◆ Exercise: Print verbatim the lines from the beginning of the entries through the line containing "DGT Website", both ends included. Pictures should be left out.

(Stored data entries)
==============================
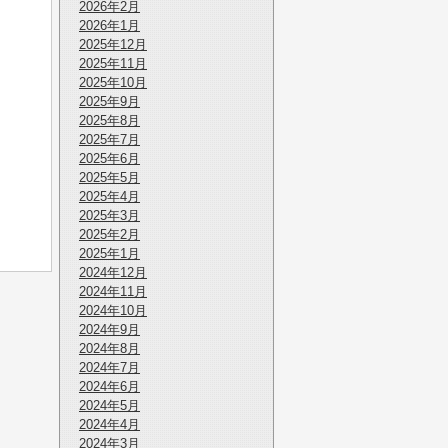
2026年2月
2026年1月
2025年12月
2025年11月
2025年10月
2025年9月
2025年8月
2025年7月
2025年6月
2025年5月
2025年4月
2025年3月
2025年2月
2025年1月
2024年12月
2024年11月
2024年10月
2024年9月
2024年8月
2024年7月
2024年6月
2024年5月
2024年4月
2024年3月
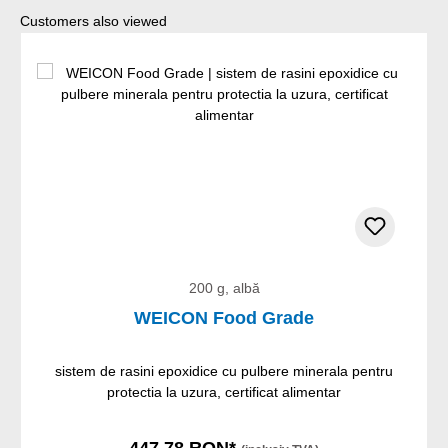
Sari peste galeria de produse
Customers also viewed
200 g, albă
WEICON Food Grade
sistem de rasini epoxidice cu pulbere minerala pentru
protectia la uzura, certificat alimentar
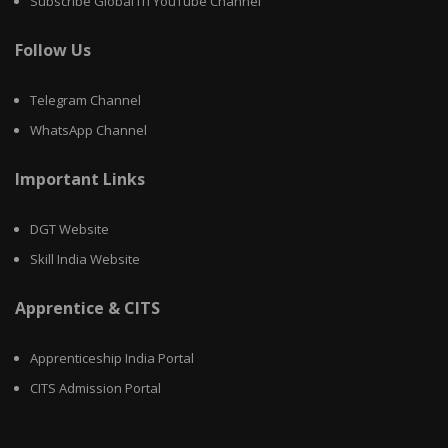
Subscribe Global iTi YouTube Channel
Follow Us
Telegram Channel
WhatsApp Channel
Important Links
DGT Website
Skill India Website
Apprentice & CITS
Apprenticeship India Portal
CITS Admission Portal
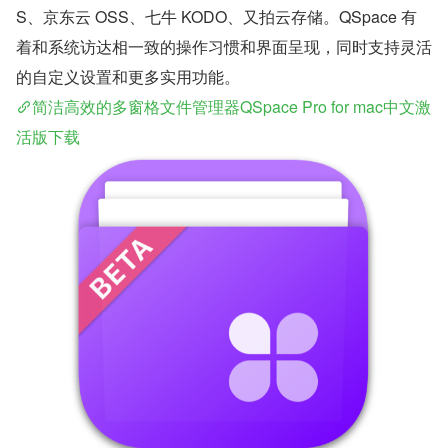
S、京东云 OSS、七牛 KODO、又拍云存储。QSpace 有
着和系统访达相一致的操作习惯和界面呈现，同时支持灵活
的自定义设置和更多实用功能。
简洁高效的多窗格文件管理器QSpace Pro for mac中文激
活版下载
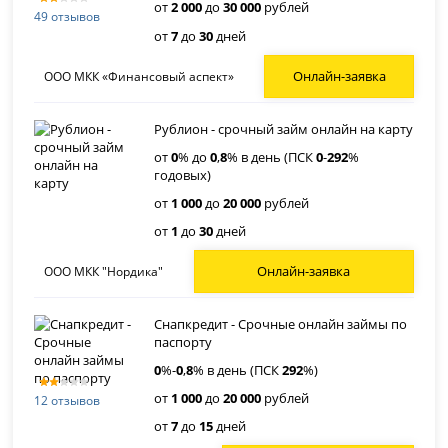
от
2 000
до
30 000
рублей
49 отзывов
от
7
до
30
дней
Онлайн-заявка
ООО МКК «Финансовый аспект»
Рублион - срочный займ онлайн на карту
от
0
% до
0
,
8
% в день (ПСК
0
-
292
%
годовых)
от
1 000
до
20 000
рублей
от
1
до
30
дней
Онлайн-заявка
ООО МКК "Нордика"
Снапкредит - Срочные онлайн займы по
паспорту
0
%-
0
,
8
% в день (ПСК
292
%)
от
1 000
до
20 000
рублей
12 отзывов
от
7
до
15
дней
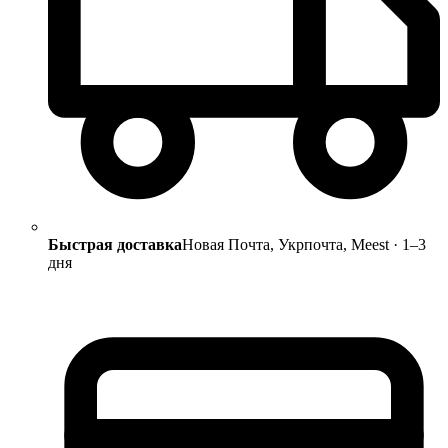
Быстрая доставка
Новая Почта, Укрпочта, Meest · 1–3
дня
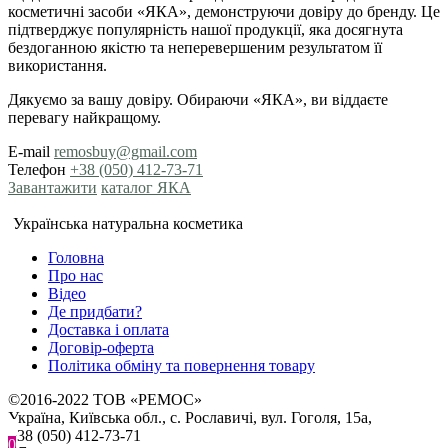
косметичні засоби «ЯКА», демонструючи довіру до бренду. Це
підтверджує популярність нашої продукції, яка досягнута
бездоганною якістю та неперевершеним результатом її
використання.
Дякуємо за вашу довіру. Обираючи «ЯКА», ви віддаєте
перевагу найкращому.
E-mail
remosbuy@gmail.com
Телефон
+38 (050) 412-73-71
Завантажити
каталог ЯКА
Українська натуральна косметика
Головна
Про нас
Відео
Де придбати?
Доставка і оплата
Договір-оферта
Політика обміну та повернення товару
©2016-2022 ТОВ «РЕМОС»
Україна, Київська обл., с. Рославичі, вул. Гоголя, 15а,
+38 (050) 412-73-71
0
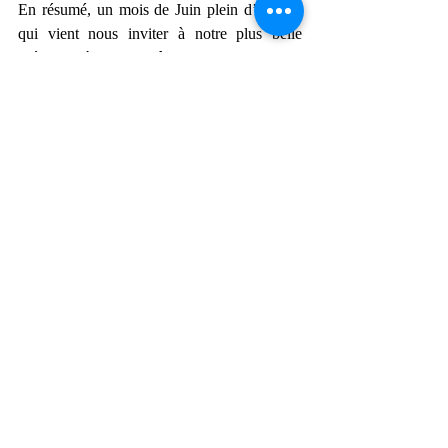
En résumé, un mois de Juin plein d’Amour 
qui vient nous inviter à notre plus belle 
présence à nous même pour que notre 
relation au monde et aux autres soit de plus 
en plus douce et fluide.
Ces influences perçantes peuvent aussi 
bousculer violemment des structures 
obsolètes de la société / dans le monde pour 
ce renouveau annoncé.
Nous ne pouvons pas porter la misère du 
Monde, ni tout solder tout seul. 
Notre puissance d’action réside dans la 
conscience de qui nous sommes et des choix 
que nous faisons pour nourrir la Vie.
Ce qui doit être sera
Laissez mourir ce qui doit l’être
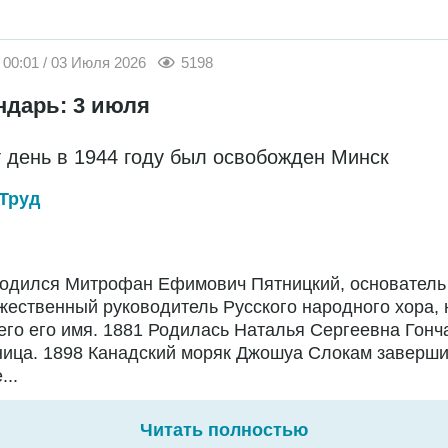
00:01 / 03 Июля 2026
5198
ндарь: 3 июля
т день в 1944 году был освобожден Минск
Труд
Родился Митрофан Ефимович Пятницкий, основатель
жественный руководитель Русского народного хора,
го его имя. 1881 Родилась Наталья Сергеевна Гонч
ница. 1898 Канадский моряк Джошуа Слокам заверш
...
Читать полностью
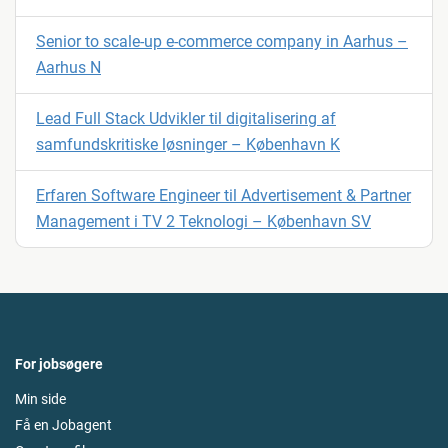
Senior to scale-up e-commerce company in Aarhus –
Aarhus N
Lead Full Stack Udvikler til digitalisering af
samfundskritiske løsninger – København K
Erfaren Software Engineer til Advertisement & Partner
Management i TV 2 Teknologi – København SV
For jobsøgere
Min side
Få en Jobagent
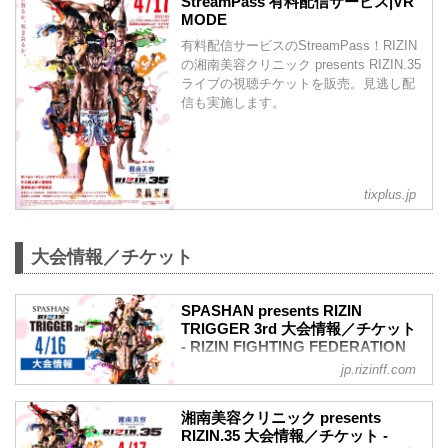
StreamPass 有料配信サービス|VR
MODE
有料配信サービスのStreamPass！RIZIN
の湘南美容クリニック presents RIZIN.35
ライブの視聴チケットを販売。見逃し配
信も実施します。
tixplus.jp
大会情報／チケット
SPASHAN presents RIZIN
TRIGGER 3rd 大会情報／チケット
- RIZIN FIGHTING FEDERATION
オフィシャルサイト
jp.rizinff.com
MOVIE
【Trailer】SPASHAN presents RIZIN
湘南美容クリニック presents
TRIGGER 3rd & 湘南美容クリニック
RIZIN.35 大会情報／チケット -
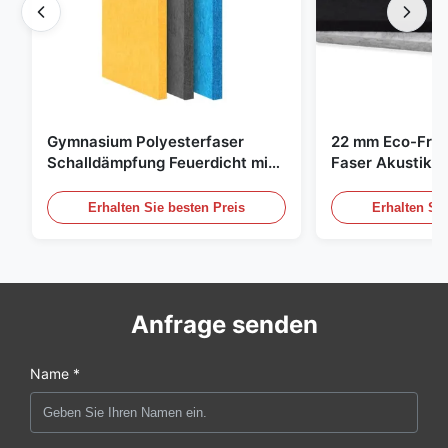
Gymnasium Polyesterfaser
22 mm Eco-Frie
Schalldämpfung Feuerdicht mit
Faser Akustik-P
individuellem Design
Zuhause und Ki
Erhalten Sie besten Preis
Erhalten Sie
Anfrage senden
Name *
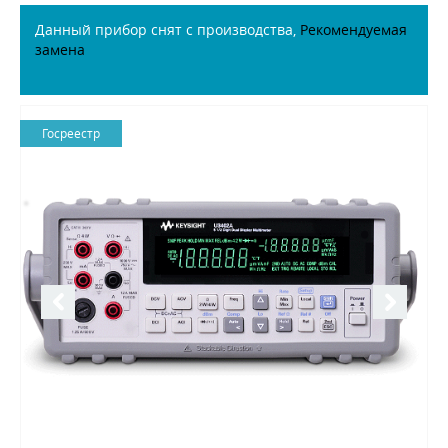
Данный прибор снят с производства,
Рекомендуемая
замена
Госреестр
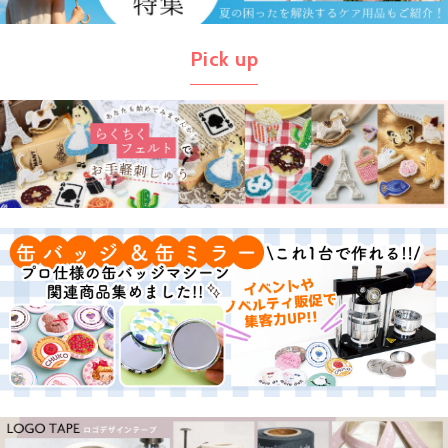
Pick up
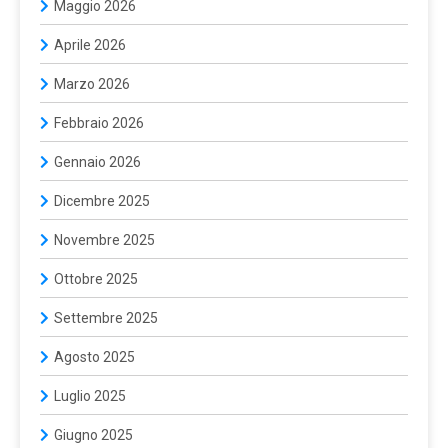
Maggio 2026
Aprile 2026
Marzo 2026
Febbraio 2026
Gennaio 2026
Dicembre 2025
Novembre 2025
Ottobre 2025
Settembre 2025
Agosto 2025
Luglio 2025
Giugno 2025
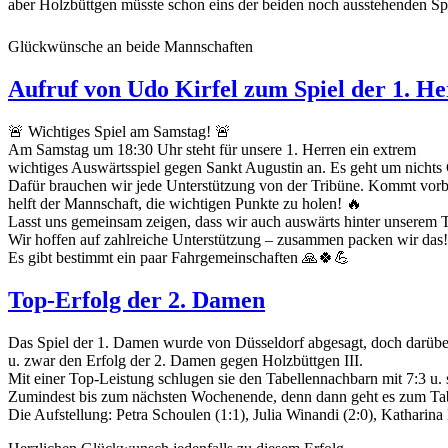
aber Holzbüttgen müsste schon eins der beiden noch ausstehenden Spie
Glückwünsche an beide Mannschaften
Aufruf von Udo Kirfel zum Spiel der 1. H
🚨 Wichtiges Spiel am Samstag! 🚨
Am Samstag um 18:30 Uhr steht für unsere 1. Herren ein extrem
wichtiges Auswärtsspiel gegen Sankt Augustin an. Es geht um nichts 
Dafür brauchen wir jede Unterstützung von der Tribüne. Kommt vorb
helft der Mannschaft, die wichtigen Punkte zu holen! 🔥
Lasst uns gemeinsam zeigen, dass wir auch auswärts hinter unserem 
Wir hoffen auf zahlreiche Unterstützung – zusammen packen wir das!
Es gibt bestimmt ein paar Fahrgemeinschaften 🙏🍀💪
Top-Erfolg der 2. Damen
Das Spiel der 1. Damen wurde von Düsseldorf abgesagt, doch darüber 
u. zwar den Erfolg der 2. Damen gegen Holzbüttgen III.
Mit einer Top-Leistung schlugen sie den Tabellennachbarn mit 7:3 u. 
Zumindest bis zum nächsten Wochenende, denn dann geht es zum Tab
Die Aufstellung: Petra Schoulen (1:1), Julia Winandi (2:0), Katharina 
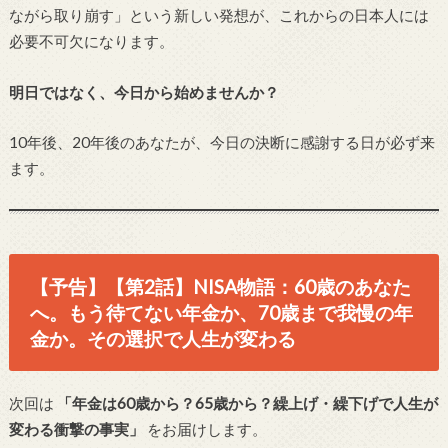
ながら取り崩す」という新しい発想が、これからの日本人には
必要不可欠になります。
明日ではなく、今日から始めませんか？
10年後、20年後のあなたが、今日の決断に感謝する日が必ず来
ます。
【予告】【第2話】NISA物語：60歳のあなた
へ。もう待てない年金か、70歳まで我慢の年
金か。その選択で人生が変わる
次回は
「年金は60歳から？65歳から？繰上げ・繰下げで人生が
変わる衝撃の事実」
をお届けします。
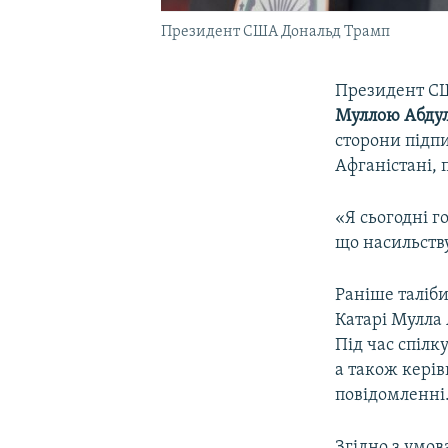
Президент США Дональд Трамп
Президент 
Муллою Абдул
сторони підп
Афганістані,
«Я сьогодні г
що насильству
Раніше таліби
Катарі Мулла
Під час спілк
а також керів
повідомленні
Згідно з умов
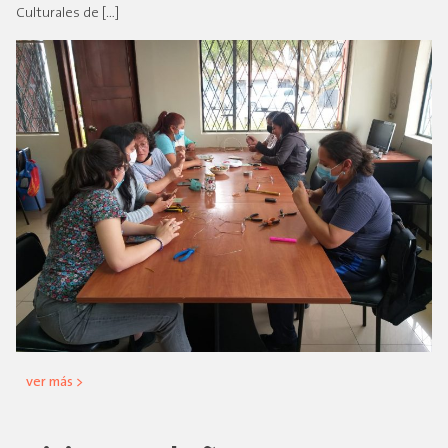
Culturales de […]
ver más >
==============================
◆ Answer area:
2026年2月
2026年1月
2025年12月
2025年11月
2025年10月
2025年9月
2025年8月
2025年7月
2025年6月
2025年5月
2025年4月
2025年3月
2025年2月
2025年1月
2024年12月
2024年11月
2024年10月
2024年9月
2024年8月
2024年7月
2024年6月
2024年5月
2024年4月
2024年3月
Sari peste galeria de produse
Customers also viewed
200 g, albă
WEICON Food Grade
sistem de rasini epoxidice cu pulbere minerala pentru
protectia la uzura, certificat alimentar
Subscribe Global iTi YouTube Channel
Follow Us
Telegram Channel
WhatsApp Channel
Important Links
DGT Website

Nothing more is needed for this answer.